Portfolio
Please find my portfolio here: pdf link.
SimpleFSDP: Automatic Selective Unsharding for Efficient ML Systems & Distributed Training
Research Scientist Intern at Meta Platforms – Ads Training Infra
Mentor: Shuai Yang | May 2025 – Aug 2025 | Sunnyvale, CA Project Details Doc
Selective Unsharding improves FSDP throughput by strategically retaining parameters that reduce redundant communication. It leverages SimpleFSDP’s PT2-friendly graph structure to perform graph-level memory–communication co-optimization.
- Designed a Selective Unsharding framework to eliminate redundant backward all-gathers via memory-aware parameter residency.
- Built a hierarchical PT2 graph memory profiler mapping module ↔ graph node ↔ tensor state.
- Designed automatic greedy unshard planner (reverse-order, recursively splitting large modules, auto budget fitting).
- Added configurable all-gather bucket sizes, improving comm–compute overlap.
- Achieved ~5.5% QPS speedup on OmniFM-v2 under 8×GPU GrandTeton.

DiT Training Simulator: Large-Scale Video Diffusion / LLM Training Simulation
Research Scientist Intern at ByteDance – Seed (ML Systems Group)
Mentors: Zhihao Bai, Yanghua Peng | May 2024 – Aug 2024 | Bellevue, WA
A perf-accurate simulator for Diffusion Transformer (DiT) and other LLM models at 1–1000 GPU scale with multi-parallelism, timeline visualization, and memory modeling.
- Supported multiple DiT video-generation models with 95%+ forward/backward latency accuracy.
- Simulated FSDP ZeRO-2/3 with AllGather/ReduceScatter (90%+ accuracy).
- Designed full execution timeline generation → Perfetto / TensorBoard visualizations.
- Added memory profiling, tensor meta tracking, expert routing modeling.
- Extended scaling simulation to 100–1000 GPUs.
- Integrated MoE & FSDP states to veScale (ByteDance open-source).
Out-of-GPU-Core LLM Training System (OOGC-LLM)
Lead Researcher (with Prof. Xuehai Qian & Yikang Yue & Yuxuan Liu) | May 2023 – Jan 2024
Purdue University, West Lafayette, IN
A holistic rethinking of ZeRO-Offload / ZeRO-3 limitations, using multi-layer prefetching, lazy all-gather, dynamic memory management, CPU/GPU pipelining, and MoE-aware computation placement.
- Proposed multi-layer prefetching + lazy AG, reducing C2G/G2C movement.
- Designed dynamic memory manager:
- GPU/CPU CUDA swapper
- CPU/NVMe swapper
- sliding window + priority eviction
- Built pipelined optimizer step, overlapping CPU opt with GPU fwd/bwd.
- Designed MoE optimization:
- hot experts → GPU, cold experts → CPU
- ~20% comm reduction, ~15% MoE speedup
- Delivered ≈20% end-to-end speedup in prototype.

CPU Execution Engines: Inference System for ML Models on CPU
Research Assistant (with Prof. Xuehai Qian & Gengyu Rao) | Aug 2022 – Dec 2022
Purdue University, West Lafayette, IN
A CPU-native depth-wise tensor execution model for efficient inference without GPU accelerators.
- Inspired by GPU tensor-grid execution; redesigned for CPU caches & NUMA.
- Implemented a tensor column depth-wise execution algorithm for better locality.
- Achieved improved CPU performance for compute-dense operators.

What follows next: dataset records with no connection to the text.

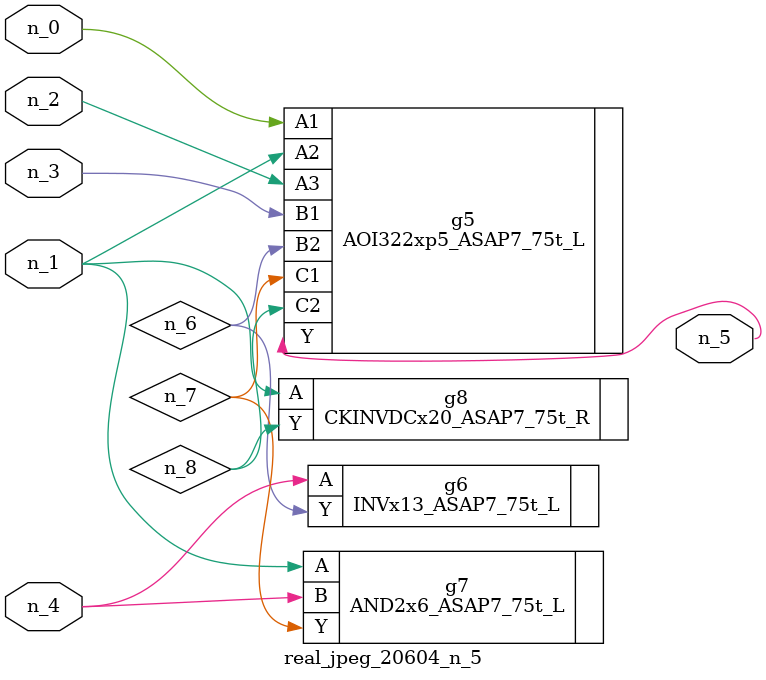
<source format=v>
module real_jpeg_20604_n_5 (n_4, n_0, n_1, n_2, n_3, n_5);

input n_4;
input n_0;
input n_1;
input n_2;
input n_3;

output n_5;

wire n_8;
wire n_6;
wire n_7;

AOI322xp5_ASAP7_75t_L g5 ( 
.A1(n_0),
.A2(n_1),
.A3(n_2),
.B1(n_3),
.B2(n_6),
.C1(n_7),
.C2(n_8),
.Y(n_5)
);

AND2x6_ASAP7_75t_L g7 ( 
.A(n_1),
.B(n_4),
.Y(n_7)
);

CKINVDCx20_ASAP7_75t_R g8 ( 
.A(n_1),
.Y(n_8)
);

INVx13_ASAP7_75t_L g6 ( 
.A(n_4),
.Y(n_6)
);


endmodule
</source>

D-AirPatrol: Drone-based Traffic Monitoring
MobiCom’24 Best Poster Award
Author (with Jiaxin Du & Prof. Chunyi Peng) | Jan 2024 – May 2024
Purdue University, West Lafayette, IN
Designed a drone-to-edge system for real-time vehicle detection & speed estimation.
- Built a two-layer vision system:
- U-Net segmentation (road extraction)
- Motion Layer: YOLOv8 + Optical Flow + ByteTrack
- Improved tracking & reduced FP/FN using region-restricted detection.
- Evaluated across Local / Rural / Highway with strong MOTA improvement.
- Showed stability across altitude and resolution variations.

AirLab Platform: UAV Systems & Autonomous Drone Platforms
Full-Stack Developer (with Jiaxin Du & Prof. Chunyi Peng)
Purdue University, West Lafayette, IN
A complete drone experimentation ecosystem: flight logging, DB processing, dashboard management, and map-based visualization.
- Built Android → Backend → Dashboard pipeline for image/video/flight data.
- Implemented automatic flight log parsing → MariaDB storage → map visualization.
- Developed dashboards for:
- task, task round, flight logs
- drone state & user/device management
- field tests & check-in/out
- Designed WIP modules for labeling, training, inference.